President Joe Biden has agreed with a Pentagon recommendation to stick to an Aug. 31 deadline to withdraw U.S. combat troops from Afghanistan, according to two people with knowledge of the recommendation.
The decision by the commander in chief is certain to spark criticism at home and abroad as the administration continues to face harsh scrutiny for its handling of the withdrawal and ongoing execution of an urgent evacuation effort at the Hamid Karzai International Airport in Kabul.
American allies including British Prime Minister Boris Johnson were reportedly in favor of postponing the pullout date to accommodate further evacuations, while Democratic and Republican members of Congress have demanded Biden maintain the military presence past the end of the month, as well.

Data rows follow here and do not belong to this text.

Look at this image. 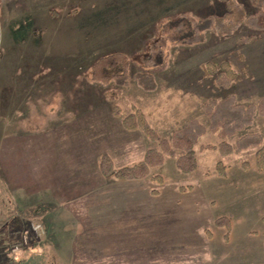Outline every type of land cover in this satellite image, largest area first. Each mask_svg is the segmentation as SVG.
<instances>
[{
  "label": "rangeland",
  "instance_id": "obj_1",
  "mask_svg": "<svg viewBox=\"0 0 264 264\" xmlns=\"http://www.w3.org/2000/svg\"><path fill=\"white\" fill-rule=\"evenodd\" d=\"M88 1L92 21L87 16ZM100 1L104 0H0V126L5 95L34 92L43 101L46 145L42 167L39 155L35 165L34 148L28 152V172L20 169L29 186L43 176L45 193L32 189L27 199L36 206H27L22 199L20 209L5 199L11 189L0 158V262L16 264L9 258L16 247L20 250L11 253L14 258L25 259L31 253L35 260L32 254L39 250L37 258L43 257L48 246L49 257L38 264H264V174L253 167L254 153L264 143V114L256 111L251 125L229 139L236 148L238 138L261 134L260 143L228 153L219 148L220 132L212 130L204 108L208 101L227 98L245 107L259 105L264 98V31L245 22L235 29L227 18L226 25L215 24L201 41L190 44L191 21L224 16L226 0H173L187 9L166 14L161 5L170 0H132L139 2L140 24L116 50L107 48L108 41L99 34L92 38L101 16ZM234 1L246 7L247 18L260 11L252 0ZM154 11L164 20L157 17L153 23L149 16ZM79 25L80 32L75 31ZM86 26L90 32L83 39ZM95 44L99 48L83 54L82 46ZM139 44L132 53L123 54L132 61L127 84L90 80V67L97 60ZM224 61L239 72L232 85L215 81L216 67H223ZM206 65L210 76L203 70ZM149 69L158 84L153 92L142 90L133 80L135 73ZM115 106L120 116L113 114ZM61 108H69L73 119H56L52 110ZM138 109L151 112L150 125L162 137H170L192 119L206 126L196 170L182 172L176 156L166 153L161 163L150 168L164 177L163 185L148 178L134 184L105 180L98 166L105 152L120 168L142 160L148 149L158 146L142 130L123 128L122 119ZM67 124L70 132L64 130ZM52 144L60 151L48 149ZM57 153L61 158L55 161ZM219 161L226 165L227 177L216 175ZM181 186L193 189L181 192ZM54 187H60L57 202L51 197ZM153 190L160 196H153ZM43 194L42 201H36ZM69 196L74 198L64 200ZM224 217L229 221L215 225ZM37 222L42 227L39 232L32 229ZM20 235H26L27 244L20 242Z\"/></svg>",
  "mask_w": 264,
  "mask_h": 264
},
{
  "label": "trees",
  "instance_id": "obj_2",
  "mask_svg": "<svg viewBox=\"0 0 264 264\" xmlns=\"http://www.w3.org/2000/svg\"><path fill=\"white\" fill-rule=\"evenodd\" d=\"M252 1L254 5L257 4L260 6V11L255 12L248 18L247 9L244 5L236 3L234 0H226L228 11L224 16L192 20L191 24L194 26V33L188 39V42L192 44L201 41L204 38L205 31L211 30L215 24H217V27L219 26L218 24L226 25L224 23L227 18L229 21L231 20L229 24L231 25L230 27H235V29L243 26L245 22L248 23V25L253 26V28H258L259 30L264 31V0ZM229 32H232V30L230 29ZM131 65L132 61L123 54H113L102 57L90 67V80L92 82L106 84L115 81L119 85H125L131 79ZM209 66L210 65L203 66L206 76L212 74L209 72ZM221 66L223 67H216L219 68V71L215 77V81L220 82L224 86L232 85L234 80L237 79L239 72L231 67L227 61L221 63ZM222 68H225V70ZM220 69L222 70L220 71ZM133 80L144 91L153 92L158 88L153 70L150 69L135 73L133 75ZM204 108L211 123L212 130L220 132L222 141L218 146L220 149H223L222 151L228 153L233 152V150L235 152H241L244 148L258 145L263 139L261 134L245 135L238 139L236 138V148L233 147V143L229 140L234 138L239 131L251 125L256 111H260L264 114V98L257 106L251 105L245 107L243 105L235 104L227 98L220 102L208 101L204 104ZM113 114L115 116H120V109L118 106L114 107ZM148 115H151V113H146L141 109H138L135 112L127 114L122 119V126L127 131H134L136 129L142 130L151 140L156 141L158 146L148 149L142 160L120 168H115L110 155L104 153L100 158L98 166L101 174L106 180L116 179L119 181H137L148 178L153 184L163 185L165 183L164 177L161 174L151 173L150 168L154 164L161 163L166 153L176 156V165L182 172H191L197 169L198 145L200 139L207 134L206 126L198 120L192 119L183 127L176 128L171 133L170 137H162L150 125L148 118L150 120L152 119V121L154 119L153 116L150 118ZM208 148H216V145H209ZM253 167L258 174H264V143L254 153ZM216 170V175L218 177L228 176V172L226 171L227 167L222 161L217 163ZM192 189V186H181L179 188L181 192H187ZM151 194L153 196H160L161 192L153 190ZM223 221H229V218H220L215 221V225H221ZM19 237L21 243L27 244L26 235H20ZM46 247L43 257H36L34 258L35 260H31L30 255H28L21 263L13 262L16 264H38L43 262V260L47 259L50 255V247ZM0 264L11 263H8V260H6V262H0Z\"/></svg>",
  "mask_w": 264,
  "mask_h": 264
},
{
  "label": "crops",
  "instance_id": "obj_3",
  "mask_svg": "<svg viewBox=\"0 0 264 264\" xmlns=\"http://www.w3.org/2000/svg\"><path fill=\"white\" fill-rule=\"evenodd\" d=\"M173 0H170V3L164 1L163 4L161 5L164 10L163 13H170L171 10H177L180 8L181 10L186 11L187 5L184 6L183 2H175L178 3L176 6L172 5L171 2ZM101 4H99L97 7L100 6V11H101V16L97 18L96 22L98 23L96 27L93 28L92 32V38H96L95 34H99L101 38H104L106 41H108L105 46L107 48L113 47L114 49H122L120 47V43L123 40H130V33L134 32L135 27H138L140 24V21L138 23L137 20H139V13H140V5L139 2H133L131 1H114V0H104L103 2L100 1ZM87 6V11L88 15L90 17H93V11H92V3L88 1L86 3ZM139 9V10H138ZM77 11V10H76ZM147 16L149 14L147 12H142ZM55 15H59L58 13H54ZM79 14V11H78ZM66 16L71 17L72 14H67ZM74 16V15H73ZM89 18V21H92L93 19ZM151 20L153 23L157 22L156 18L158 17L160 20H164L163 17L160 15L155 17V11L152 13ZM80 21V19L78 20ZM85 24H87V21H84ZM84 24V25H85ZM76 26V25H75ZM80 27H77L75 31L80 32ZM70 28H74L72 26L68 27V30ZM95 29V30H94ZM84 33V37L86 39L87 33L90 31H87V26L82 30ZM78 33V32H77ZM82 33V32H81ZM55 36V34H54ZM56 36H59L56 34ZM91 38V36L89 37ZM80 39V37L78 38ZM112 41H118L117 43H114ZM110 43L113 45H110ZM79 46V45H78ZM83 47V54L84 50H93V47H98L96 44L92 47L90 46H82ZM140 47V44L137 46H132V47H125V51H119L115 53H121V54H130L133 52L134 49H138ZM99 48V47H98ZM87 55H90V52L87 51L85 52ZM114 53V52H113ZM111 53V54H113ZM110 54V53H108ZM32 88V87H31ZM26 90H22L21 92L17 93H12L10 92L9 94L5 95V98L3 99L2 103L4 106H2V113L4 117L3 121V127L0 126V136L2 138L0 139V158L2 159V163L4 168L6 169V174H7V187L11 189L10 191H7L8 196L5 197V199H9L11 206H16L18 207V201L21 202L24 200V203L29 206H36L33 204H29L28 196L32 195L29 194L31 193L30 190L35 189L34 192L39 193H45L43 186V176L41 175V181H35L29 186V180L22 181V173L20 172V169L23 167L25 170L28 172V152L29 149H36V167H38V155L40 156V167H42V158H43V153L45 149V139L43 136V124H44V109L42 106V98L37 97L34 92H32L29 95H25L24 93ZM69 97H67L66 103H69L70 100H68ZM38 103L40 104L38 106ZM173 106L171 107V110L173 109ZM170 107L168 109H170ZM53 111V116L56 117V119L59 120H69L73 119L70 118V112L69 108H61L57 111ZM151 113V112H150ZM53 117V118H54ZM33 120V121H31ZM30 122H33L34 124L29 125ZM68 126V124H67ZM64 125V130L65 127L69 129L70 132V125L67 127ZM68 132V133H69ZM67 132H65L63 135H68ZM56 134V133H55ZM53 133V135H55ZM59 135V134H58ZM129 143H127L128 145ZM28 149V151H27ZM48 149H51L52 152H58L60 151L59 147L57 146H48ZM71 152L70 147H68L67 152ZM107 153V152H105ZM70 155V154H68ZM61 157L58 155H53V160L57 161V159H60ZM76 164V163H75ZM128 165V164H127ZM125 166V165H124ZM27 174V173H26ZM106 180V179H105ZM112 179L108 180L111 181ZM2 182L5 184L4 180ZM120 181H115V183H119ZM134 184L135 181H124V184ZM121 183V182H120ZM122 183V184H123ZM1 184V183H0ZM122 184L120 186H122ZM32 186H35L34 188H31ZM60 187L56 188L54 187V193L55 196L52 194V201H56L59 199L57 194V189ZM14 191V193H13ZM17 192V193H16ZM48 193V191H47ZM10 194V195H9ZM36 195V194H35ZM44 194L41 196V198L36 199V201H39L43 199ZM73 196H69L65 198L64 200H70L73 199ZM23 199V200H22ZM14 204V205H13ZM40 204V202H39ZM26 206V207H27ZM20 207V206H19ZM20 209H23L20 207Z\"/></svg>",
  "mask_w": 264,
  "mask_h": 264
},
{
  "label": "built area",
  "instance_id": "obj_4",
  "mask_svg": "<svg viewBox=\"0 0 264 264\" xmlns=\"http://www.w3.org/2000/svg\"><path fill=\"white\" fill-rule=\"evenodd\" d=\"M32 229H33L34 231H36V232H39V231L42 229V227H41V225H39V224H33ZM18 250H20V248H19V247H16V248H14V249L12 250L11 253L13 254V253H15V252H18ZM21 252H23L22 249H21ZM37 252H40V253H41V251H39V250H37ZM12 254H11V256H12ZM34 254H36V252H35ZM12 257H13V256H12ZM13 258H14V257H13ZM21 258H22V255H21L20 257L14 258V259L17 260V261H19V260H21Z\"/></svg>",
  "mask_w": 264,
  "mask_h": 264
}]
</instances>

Nevertheless, the administration has projected confidence this week that it will be able to safely shuttle all Americans seeking to flee Afghanistan out of the country by Aug. 31. And although the administration has not guaranteed the same timeline for endangered Afghans who aided the two-decade U.S. war effort, Biden has similarly pledged to evacuate those Afghans who also want to leave.

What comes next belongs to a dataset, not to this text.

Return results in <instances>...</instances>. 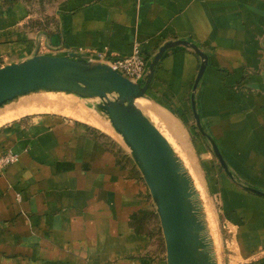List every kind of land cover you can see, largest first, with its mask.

“We believe that we have time between now and the 31st to get out any American who wants to get out,” National Security Adviser Jake Sullivan told reporters at a White House news briefing Tuesday.
One group likely to be pleased by Biden’s decision is the Taliban, which has made clear its desire for the United States to adhere to the Aug. 31 withdrawal deadline as it cements control of Afghanistan.
Taliban spokesperson Suhail Shaheen told Sky News in an interview Tuesday that “there would be consequences” if American forces did not leave by the end of the month, warning that an extended U.S. troop presence would “provoke a reaction.”
Although Sullivan asserted Tuesday that “it will be the president’s decision how this proceeds, no one else’s,” administration officials have acknowledged in recent days just how much the U.S. evacuation effort has depended on close communication between American and Taliban officials.
In the latest sign of that coordination, CIA Director William Burns secretly met with Taliban leader Abdul Ghani Baradar in Kabul on Monday, The Washington Post and other news outlets reported Wednesday.
On Wednesday morning, shortly before news broke of Biden’s decision to maintain the Aug. 31 deadline, Pentagon spokesperson John Kirby told reporters at a news briefing there had “been no change to the timeline of the mission” in Afghanistan.